Reflections for the first nine weeks of 2019 have been prepared to assist those who are entering or already engaged in a process of discerning what is the will of God for their future ministry. The nature of that future ministry is not limited to what Paul described in these Epistles.
My intention is to provide a resource for all who love Jesus and seek to serve him. It is not restricted to those who hope to enter into holy orders.
Second Epistle of Paul to Timothy 1: 3-12 (NIV)
3 I thank God, whom I serve, as my ancestors did, with a clear conscience, as night and day I constantly remember you in my prayers. 4 Recalling your tears, I long to see you, so that I may be filled with joy. 5 I am reminded of your sincere faith, which first lived in your grandmother Lois and in your mother Eunice and, I am persuaded, now lives in you also.

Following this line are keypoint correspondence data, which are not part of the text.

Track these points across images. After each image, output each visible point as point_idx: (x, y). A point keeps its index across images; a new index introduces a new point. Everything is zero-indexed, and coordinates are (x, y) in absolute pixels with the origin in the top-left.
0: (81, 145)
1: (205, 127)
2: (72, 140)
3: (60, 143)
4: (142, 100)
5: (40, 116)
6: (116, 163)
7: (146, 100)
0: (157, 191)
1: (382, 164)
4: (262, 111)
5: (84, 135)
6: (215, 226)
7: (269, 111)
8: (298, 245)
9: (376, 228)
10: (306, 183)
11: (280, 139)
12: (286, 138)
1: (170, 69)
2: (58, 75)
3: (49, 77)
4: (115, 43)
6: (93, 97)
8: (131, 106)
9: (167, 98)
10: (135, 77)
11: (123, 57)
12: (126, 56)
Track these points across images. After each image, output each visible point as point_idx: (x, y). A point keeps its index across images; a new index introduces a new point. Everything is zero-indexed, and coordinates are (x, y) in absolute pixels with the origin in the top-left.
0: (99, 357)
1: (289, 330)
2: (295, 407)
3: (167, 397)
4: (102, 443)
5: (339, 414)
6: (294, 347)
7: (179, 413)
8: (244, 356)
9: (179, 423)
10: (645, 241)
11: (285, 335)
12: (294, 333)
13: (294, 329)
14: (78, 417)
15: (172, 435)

6 For this reason I remind you to fan into flame the gift of God, which is in you through the laying on of my hands. 7 For the Spirit God gave us does not make us timid, but gives us power, love and self-discipline. 8 So do not be ashamed of the testimony about our Lord or of me his prisoner. Rather, join with me in suffering for the gospel, by the power of God. 9 He has saved us and called us to a holy life – not because of anything we have done but because of his own purpose and grace. This grace was given us in Christ Jesus before the beginning of time, 10 but it has now been revealed through the appearing of our Saviour, Christ Jesus, who has destroyed death and has brought life and immortality to light through the gospel. 11 And of this gospel I was appointed a herald and an apostle and a teacher. 12 That is why I am suffering as I am. Yet this is no cause for shame, because I know whom I have believed, and am convinced that he is able to guard what I have entrusted to him until that day.
What is it to hear (or sense) and then to respond to the “call” of God?

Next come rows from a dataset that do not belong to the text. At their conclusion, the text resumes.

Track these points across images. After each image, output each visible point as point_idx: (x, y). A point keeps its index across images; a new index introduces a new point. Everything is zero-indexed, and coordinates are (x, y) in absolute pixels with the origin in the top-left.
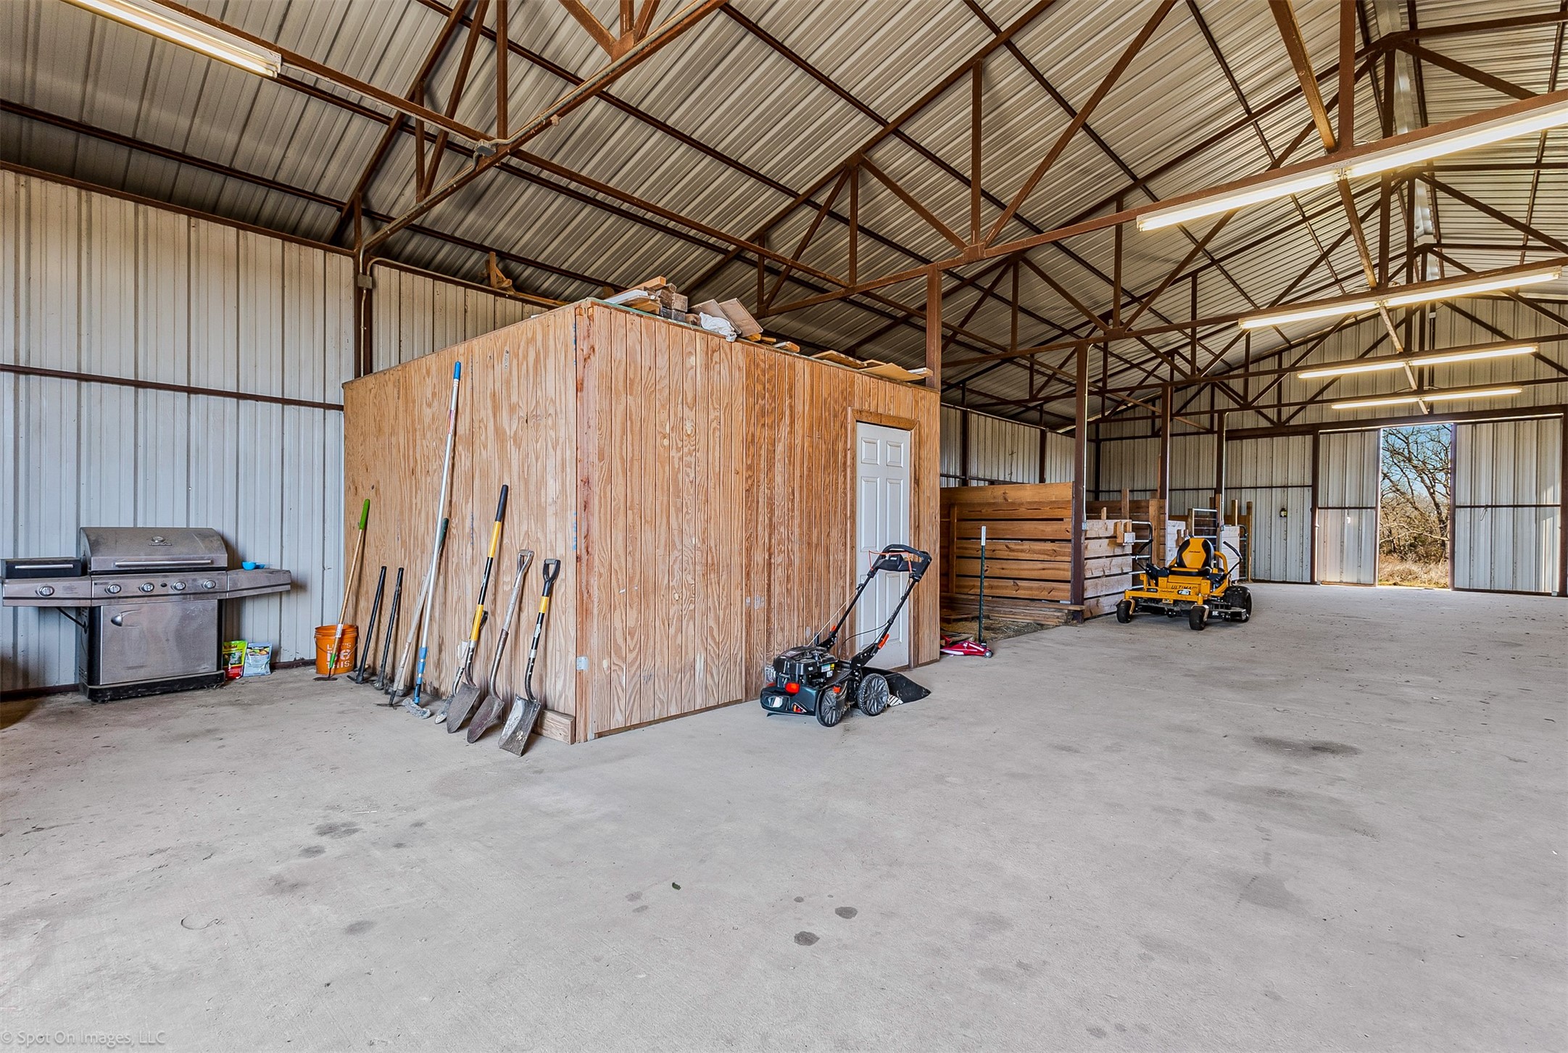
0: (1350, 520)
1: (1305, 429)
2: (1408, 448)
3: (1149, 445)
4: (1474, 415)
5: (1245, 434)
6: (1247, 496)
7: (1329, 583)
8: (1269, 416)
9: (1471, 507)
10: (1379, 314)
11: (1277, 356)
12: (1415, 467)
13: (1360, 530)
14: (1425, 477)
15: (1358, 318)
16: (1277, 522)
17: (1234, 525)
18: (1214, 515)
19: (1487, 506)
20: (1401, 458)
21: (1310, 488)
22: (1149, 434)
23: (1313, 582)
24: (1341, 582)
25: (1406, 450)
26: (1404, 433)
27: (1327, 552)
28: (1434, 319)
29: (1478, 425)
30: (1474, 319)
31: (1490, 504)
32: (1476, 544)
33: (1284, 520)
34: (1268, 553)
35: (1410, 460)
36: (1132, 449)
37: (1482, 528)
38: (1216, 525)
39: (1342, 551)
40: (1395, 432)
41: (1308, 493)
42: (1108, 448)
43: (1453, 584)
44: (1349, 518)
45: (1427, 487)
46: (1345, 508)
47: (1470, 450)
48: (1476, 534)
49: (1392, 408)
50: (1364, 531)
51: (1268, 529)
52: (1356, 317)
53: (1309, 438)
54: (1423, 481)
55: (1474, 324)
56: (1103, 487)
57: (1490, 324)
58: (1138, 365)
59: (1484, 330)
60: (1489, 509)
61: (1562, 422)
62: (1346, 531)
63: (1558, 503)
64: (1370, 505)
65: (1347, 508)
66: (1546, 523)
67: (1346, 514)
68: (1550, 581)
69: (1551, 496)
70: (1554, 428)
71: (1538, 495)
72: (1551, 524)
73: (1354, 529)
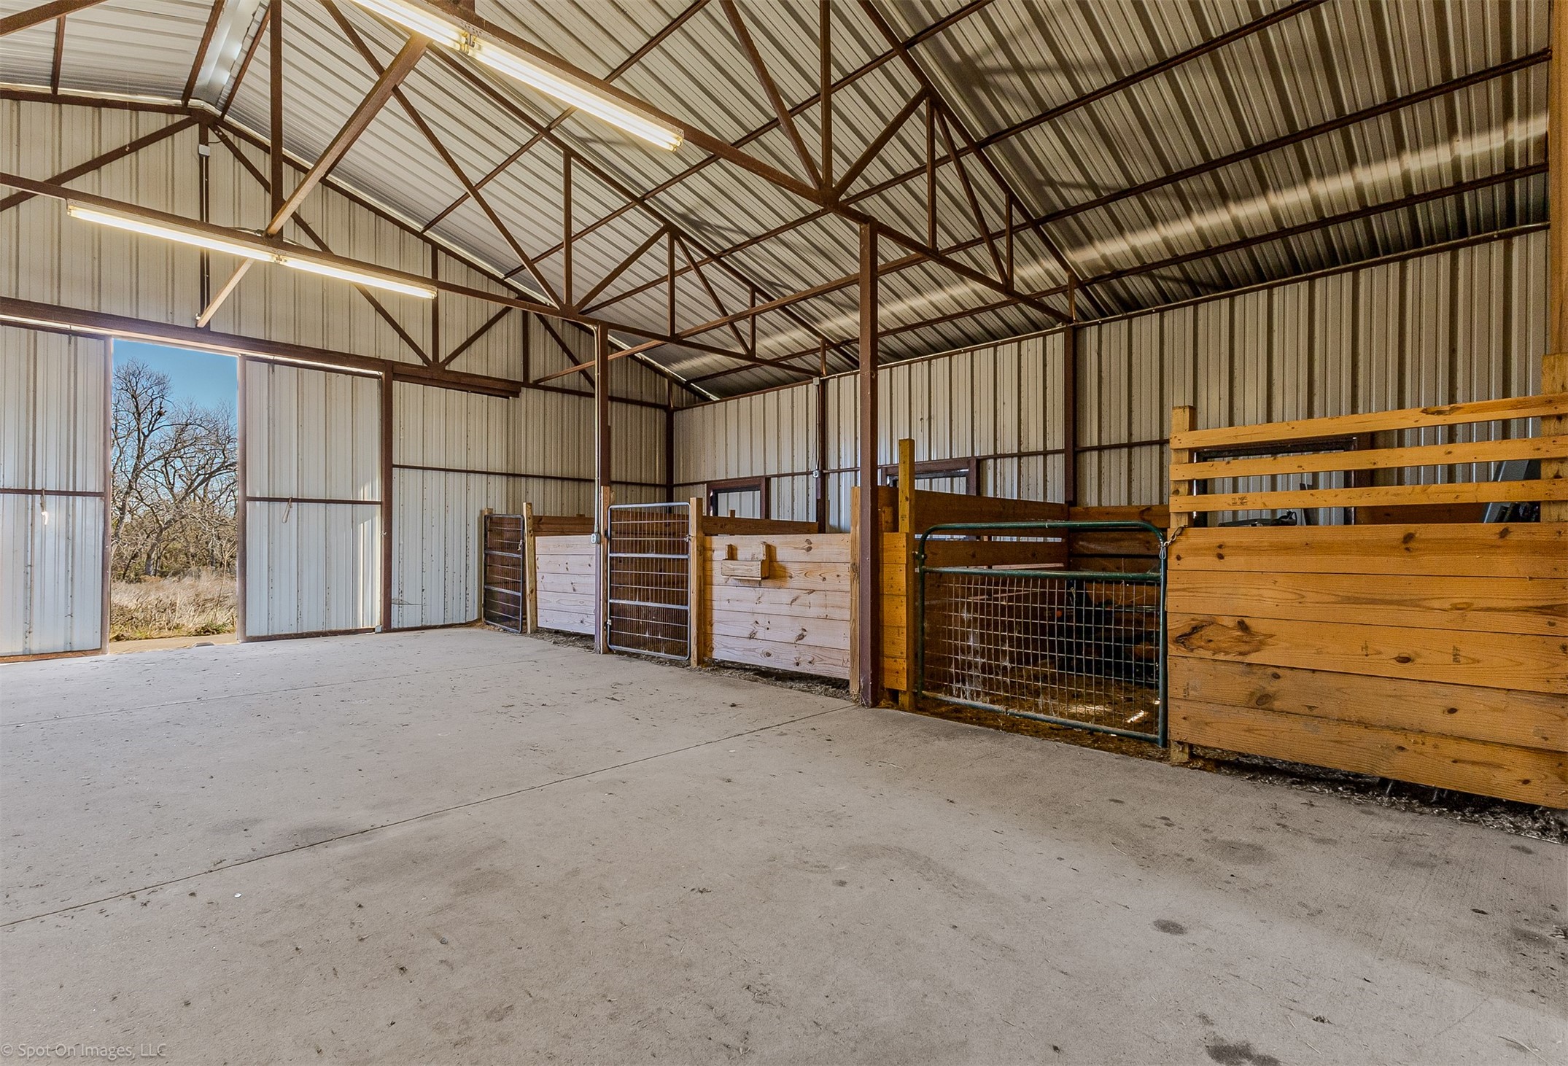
0: (47, 517)
9: (269, 499)
19: (291, 501)
24: (27, 656)
28: (207, 158)
29: (277, 367)
31: (295, 497)
32: (277, 562)
37: (286, 534)
39: (29, 587)
44: (44, 514)
46: (36, 492)
47: (267, 406)
48: (276, 544)
50: (78, 542)
60: (294, 504)
61: (381, 385)
62: (37, 540)
63: (377, 499)
64: (90, 489)
65: (40, 492)
66: (363, 528)
67: (38, 505)
68: (370, 612)
69: (371, 490)
70: (370, 391)
71: (355, 487)
72: (371, 528)
73: (57, 536)
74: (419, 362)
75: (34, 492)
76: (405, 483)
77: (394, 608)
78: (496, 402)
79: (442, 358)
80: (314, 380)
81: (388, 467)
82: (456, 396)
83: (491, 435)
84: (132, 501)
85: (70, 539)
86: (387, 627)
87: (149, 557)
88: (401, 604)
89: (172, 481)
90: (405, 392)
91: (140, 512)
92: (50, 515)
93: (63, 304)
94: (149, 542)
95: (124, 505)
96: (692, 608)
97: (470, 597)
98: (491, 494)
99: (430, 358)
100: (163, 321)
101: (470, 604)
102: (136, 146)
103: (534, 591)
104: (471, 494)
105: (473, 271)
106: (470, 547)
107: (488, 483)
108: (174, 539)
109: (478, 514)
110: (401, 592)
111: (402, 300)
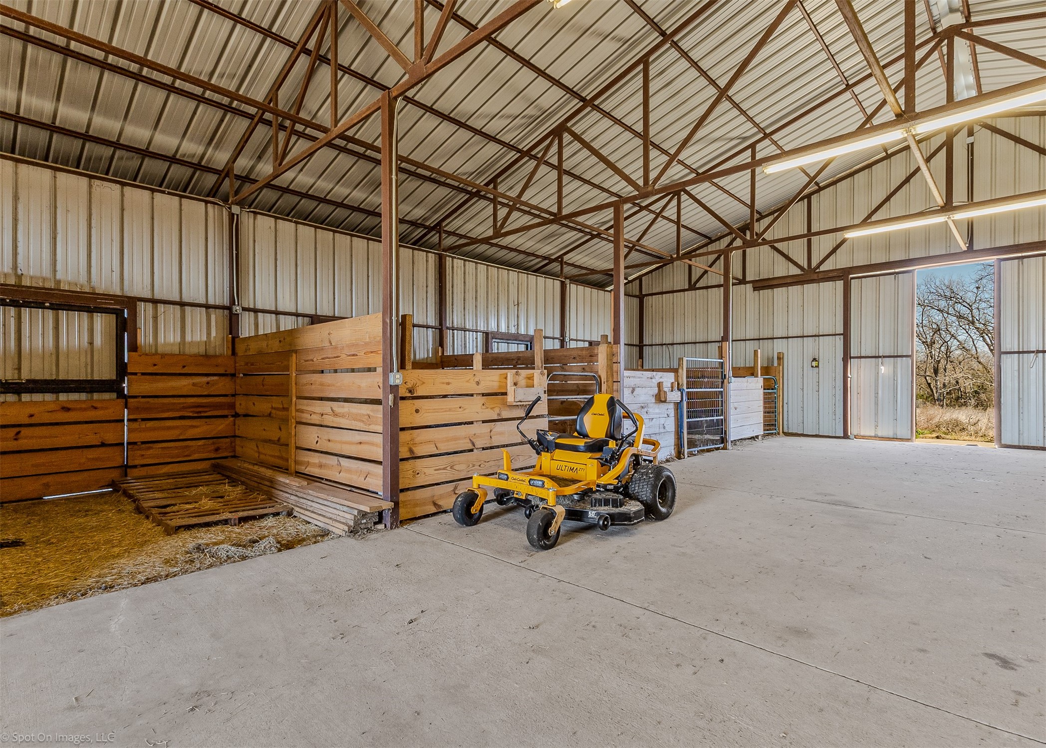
0: (885, 369)
1: (835, 274)
2: (972, 314)
3: (686, 298)
4: (1021, 249)
5: (775, 282)
6: (779, 346)
7: (864, 437)
8: (799, 263)
9: (1019, 352)
10: (907, 148)
11: (806, 200)
12: (977, 328)
13: (895, 380)
14: (986, 336)
15: (889, 152)
16: (810, 373)
17: (757, 377)
18: (722, 364)
19: (1038, 352)
20: (966, 322)
21: (842, 337)
22: (687, 287)
23: (846, 436)
24: (876, 437)
25: (970, 315)
26: (968, 301)
27: (859, 405)
28: (972, 144)
29: (1025, 260)
30: (1017, 140)
31: (1041, 349)
32: (1026, 394)
33: (816, 370)
34: (801, 404)
35: (973, 323)
36: (671, 303)
37: (1033, 377)
38: (724, 377)
39: (876, 404)
40: (961, 301)
41: (839, 341)
42: (650, 303)
43: (1000, 440)
44: (882, 368)
45: (988, 345)
46: (880, 357)
47: (1016, 289)
48: (1026, 381)
50: (899, 381)
51: (800, 380)
52: (886, 151)
53: (840, 284)
54: (984, 340)
55: (1018, 145)
56: (646, 341)
57: (1037, 144)
58: (646, 208)
59: (1029, 151)
62: (880, 381)
64: (905, 353)
67: (880, 363)
73: (889, 379)
75: (878, 357)
100: (944, 253)
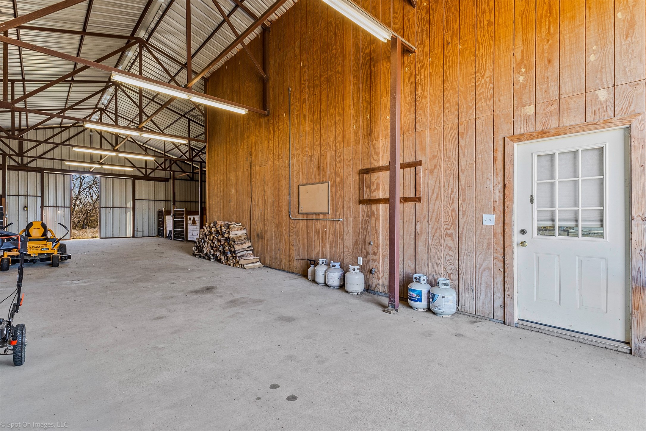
1: (36, 169)
4: (106, 174)
8: (16, 160)
9: (106, 208)
16: (22, 213)
21: (40, 197)
29: (108, 178)
31: (112, 207)
32: (108, 221)
33: (25, 211)
37: (110, 215)
39: (55, 226)
41: (39, 200)
43: (100, 236)
44: (58, 211)
47: (105, 187)
48: (108, 217)
49: (77, 167)
50: (65, 217)
51: (17, 216)
53: (38, 174)
60: (112, 209)
61: (132, 181)
62: (57, 217)
63: (132, 207)
64: (68, 206)
65: (58, 207)
66: (128, 214)
67: (57, 209)
68: (130, 233)
69: (130, 205)
70: (130, 182)
71: (126, 204)
72: (130, 214)
73: (61, 216)
74: (142, 175)
75: (56, 207)
76: (139, 204)
77: (136, 232)
78: (163, 184)
79: (148, 174)
80: (116, 181)
81: (134, 200)
82: (152, 183)
83: (161, 192)
84: (78, 203)
85: (63, 216)
86: (134, 236)
87: (84, 222)
88: (137, 231)
89: (92, 195)
90: (139, 183)
91: (81, 206)
92: (60, 212)
93: (63, 169)
94: (84, 217)
95: (75, 204)
96: (184, 230)
97: (155, 230)
98: (161, 206)
99: (145, 174)
100: (82, 170)
101: (155, 232)
102: (77, 135)
103: (166, 228)
104: (156, 205)
105: (156, 152)
106: (155, 218)
107: (160, 203)
108: (92, 216)
109: (157, 210)
110: (137, 229)
111: (138, 160)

There is a close relationship between salvation and vocation. Christians have been saved not only from a life of sin but also to a life of holiness (verse 9). God has called his people to a holy life because he himself is holy. His own purpose and his grace, given us in Christ Jesus before the beginning of time, are the key elements here. We bring into his presence nothing of worth except our willingness to surrender everything to him.

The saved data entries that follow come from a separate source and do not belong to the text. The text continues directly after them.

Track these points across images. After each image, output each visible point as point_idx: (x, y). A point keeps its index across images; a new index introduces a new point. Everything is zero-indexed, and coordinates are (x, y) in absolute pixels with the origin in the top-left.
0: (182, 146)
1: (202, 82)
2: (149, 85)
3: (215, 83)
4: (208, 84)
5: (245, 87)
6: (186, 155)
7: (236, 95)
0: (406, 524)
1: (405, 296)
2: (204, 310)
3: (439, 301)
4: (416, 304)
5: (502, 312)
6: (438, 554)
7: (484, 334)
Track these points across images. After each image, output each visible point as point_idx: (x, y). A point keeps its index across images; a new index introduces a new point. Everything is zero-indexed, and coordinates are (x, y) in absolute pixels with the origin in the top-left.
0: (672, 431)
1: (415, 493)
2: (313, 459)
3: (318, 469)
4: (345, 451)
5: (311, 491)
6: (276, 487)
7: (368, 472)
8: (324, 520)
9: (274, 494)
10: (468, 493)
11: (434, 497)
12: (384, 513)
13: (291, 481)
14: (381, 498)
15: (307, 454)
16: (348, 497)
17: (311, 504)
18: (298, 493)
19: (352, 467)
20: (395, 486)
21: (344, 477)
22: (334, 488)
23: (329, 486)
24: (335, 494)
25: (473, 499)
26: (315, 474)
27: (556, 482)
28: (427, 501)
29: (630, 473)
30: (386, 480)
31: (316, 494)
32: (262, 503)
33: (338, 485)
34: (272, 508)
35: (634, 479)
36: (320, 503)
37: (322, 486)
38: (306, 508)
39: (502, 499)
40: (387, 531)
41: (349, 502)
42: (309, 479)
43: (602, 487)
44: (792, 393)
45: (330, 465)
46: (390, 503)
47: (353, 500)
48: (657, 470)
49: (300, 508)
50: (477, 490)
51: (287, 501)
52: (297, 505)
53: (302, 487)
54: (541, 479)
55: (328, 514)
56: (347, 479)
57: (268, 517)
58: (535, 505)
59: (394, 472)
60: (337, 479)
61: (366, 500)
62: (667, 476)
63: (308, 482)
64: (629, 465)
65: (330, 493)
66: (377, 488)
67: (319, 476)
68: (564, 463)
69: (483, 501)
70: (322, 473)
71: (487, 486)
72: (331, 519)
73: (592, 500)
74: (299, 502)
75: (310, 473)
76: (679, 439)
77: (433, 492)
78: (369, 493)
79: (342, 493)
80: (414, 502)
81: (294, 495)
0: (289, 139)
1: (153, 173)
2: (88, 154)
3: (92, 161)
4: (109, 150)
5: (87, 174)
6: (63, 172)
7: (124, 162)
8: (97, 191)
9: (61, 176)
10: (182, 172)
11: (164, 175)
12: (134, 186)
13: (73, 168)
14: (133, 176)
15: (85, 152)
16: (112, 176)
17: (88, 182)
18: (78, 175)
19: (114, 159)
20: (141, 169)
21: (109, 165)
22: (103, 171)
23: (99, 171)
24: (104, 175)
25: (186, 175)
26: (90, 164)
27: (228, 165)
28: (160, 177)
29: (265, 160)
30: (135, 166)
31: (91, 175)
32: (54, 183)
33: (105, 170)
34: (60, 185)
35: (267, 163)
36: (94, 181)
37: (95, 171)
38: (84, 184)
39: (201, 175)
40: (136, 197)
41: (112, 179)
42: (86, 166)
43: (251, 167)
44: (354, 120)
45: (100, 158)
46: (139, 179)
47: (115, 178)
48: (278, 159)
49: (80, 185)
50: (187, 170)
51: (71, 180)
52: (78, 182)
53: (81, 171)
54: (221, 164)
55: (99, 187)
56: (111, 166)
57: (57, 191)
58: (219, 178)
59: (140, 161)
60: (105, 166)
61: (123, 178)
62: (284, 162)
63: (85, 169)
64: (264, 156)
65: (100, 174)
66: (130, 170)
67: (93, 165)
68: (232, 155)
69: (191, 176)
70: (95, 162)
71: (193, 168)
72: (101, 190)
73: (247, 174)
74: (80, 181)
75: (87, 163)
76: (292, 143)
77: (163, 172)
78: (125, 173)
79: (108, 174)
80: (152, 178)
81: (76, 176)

When Paul was called, he “was appointed a herald and an apostle and a teacher” (verse 11).
There are allusions in this passage to God’s call upon the life of Timothy (verses 5 and 6). When you or I receive and respond to the call of God, we may take courage from Paul’s encouragement to Timothy: “the Spirit God gave us does not make us timid, but gives us power, love and self-discipline” (verse 7). There is no reason, therefore, for shame in responding to his call (verses 8, 12b). God is able to guard what each of us has entrusted to him, our very selves, until the last day.